By Mariah Haas
Published October 15, 2019
Sam Bobrick, the creator behind "Saved by the Bell," has died. He was 87.
The Emmy-nominated writer died Friday at Northridge Hospital Medical Center after suffering a stroke, his friend, Adam Carl, told The Hollywood Reporter on Monday. Bobrick's rep also confirmed the news to Entertainment Weekly.
"Sam was, more than anything, a mensch of the highest order," Carl told THR. "He was a writer who absolutely adored actors – not always a given – and appreciated the contributions they brought to the table. He was never precious or defensive about suggestions or notes; he wanted the work to be the best it could be and cherished a good idea from no matter where it came."
Carl continued: "He was a delightful raconteur, a thoughtful and generous host and never saw milk he couldn't turn into a shake. He was also wickedly and darkly funny. His humor was sometimes barbed, sometimes silly, sometimes absurdist, often self-deprecating. But this above all — he was never ever not funny."
"Saved by the Bell" aired for four seasons on NBC, from 1989 to 1993.
In addition to the series, the Chicago native worked on a handful of other shows, including "The Andy Griffith Show," "The Flintstones," "Gomer Pyle: USMC," "Get Smart," "Hey, Landlord," "Good Morning, World" and "Bewitched," per The Hollywood Reporter.

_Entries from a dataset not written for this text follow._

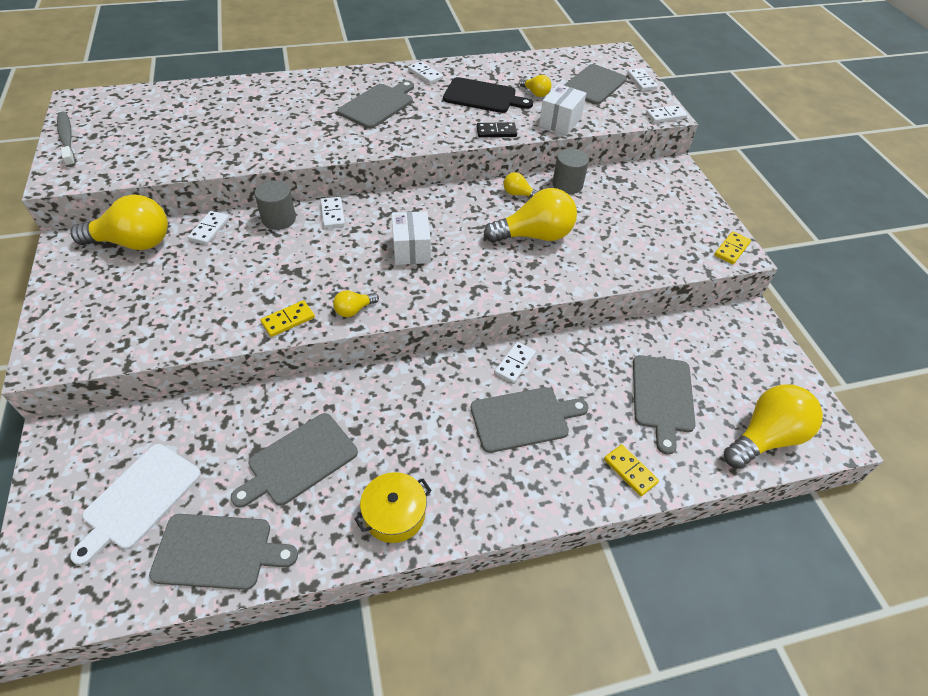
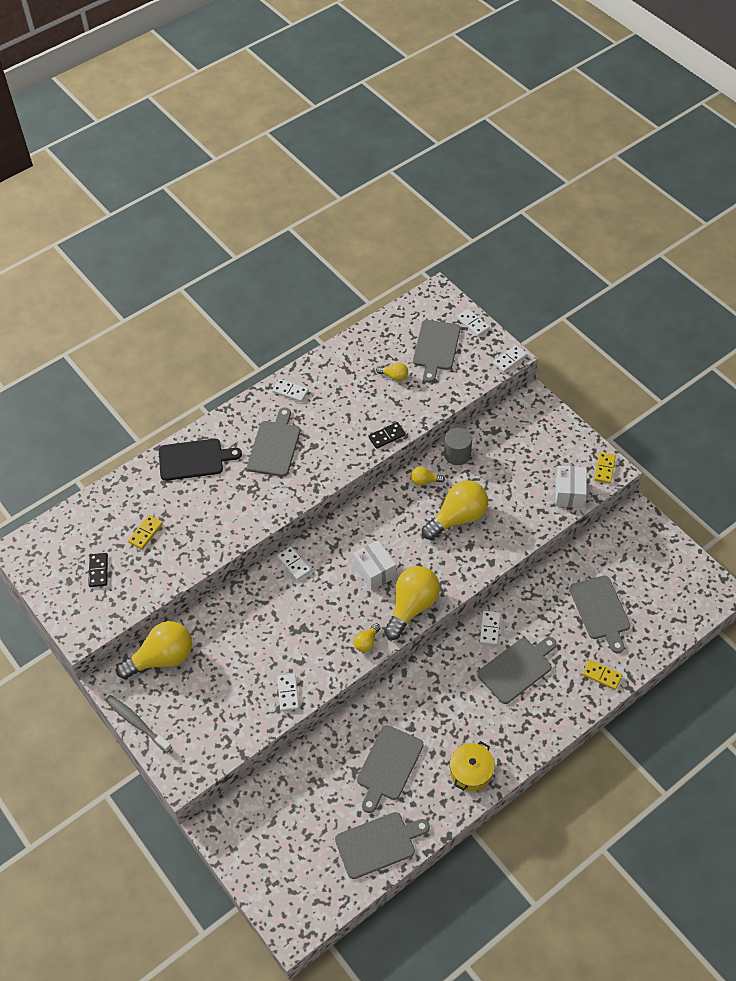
camera: 20 degrees left, 5 degrees up
grey toothbrush [57,112,75,167] -> grey toothbrush moved to [105,695,172,753]
white cutting board [70,444,201,566] -> none
white domino [188,211,229,245] -> white domino moved to [277,674,299,711]
grey cylinder [255,180,296,230] -> none
yellow domino [261,300,315,337] -> yellow domino moved to [128,515,163,549]
black cutting board [443,77,533,113] -> black cutting board moved to [159,439,242,481]
white box [539,84,586,135] -> white box moved to [555,466,587,508]
yellow light bulb [724,384,823,469] -> yellow light bulb moved to [384,566,440,640]
none -> black domino [88,553,108,587]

According to the outlet, Bobrick was also attached to more than 40 plays throughout his career.
Born on July 24, 1932, Bobrick attended the University of Illinois and went on to get his first job in the ABC mailroom.
The beginning of his career saw writing credits for "The Ray Bolger Show," "Captain Kangaroo" and the game show "Make Me Laugh," as well as a song titled "The Girl of My Best Friend," which Elvis Presley covered in 1960, reported THR.
Per the outlet, Bobrick is survived by his wife, Julie, his children and grandchildren, as well as his "fourth child," Albert the Wonder Pug.